Employers can consider only allowing employees who need to be on-site to return. Employees who don’t need to figure out childcare, don’t rely on public transit, and actually feel comfortable spending time with people outside their homes may be asked to return. Anyone who has any problems around these issues should be afforded the flexibility to continue working under shelter-in-place conditions and employers should abide by the new emergency paid leave rules.
Those of us who do take public transit can wear a mask and gloves if possible at all times. Like in other public spaces, don’t be afraid to do a little sterilizing of any surfaces you want to touch.
Expect a few employees to be designated to learn and become experts in a specific area of pandemic life. Your office is likely to have new experts on Covid-19, quarantine, personal protective gear, infection control from deliveries, or other relevant topics.
Just like at home, employees can disinfect their high-touch areas. Regular cleaning of desks and tables can help to reduce transmission.
Perhaps most important is paying attention to mental and emotional health.
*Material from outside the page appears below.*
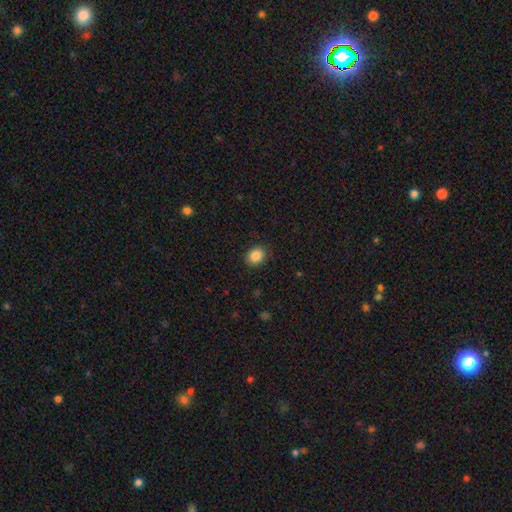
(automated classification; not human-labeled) Overall: smooth (87%). How rounded: round (60%; in between 39%). Merging: none (88%).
It has been hard on all of us living in quarantine, and we are now expected to live in a world with constant bad news and concern from all angles. Do not go into the office if you do not feel comfortable, and keep in communication with your employer to voice any concerns you have. Employers have a responsibility to listen and share any information their employees would like.
How to keep up to date
The Covid-19 situation is constantly changing as new science comes out and governments design better and better plans for mitigation. Keep an eye on your local news to know what is happening in your area so you are ready to shift your strategy when necessary. Remember that we all have to do our part and follow as many precautions as we can to keep ourselves and our communities safe. Be kind but insistent that the people you spend time with do the same. Nobody wants to be the person who made someone sick.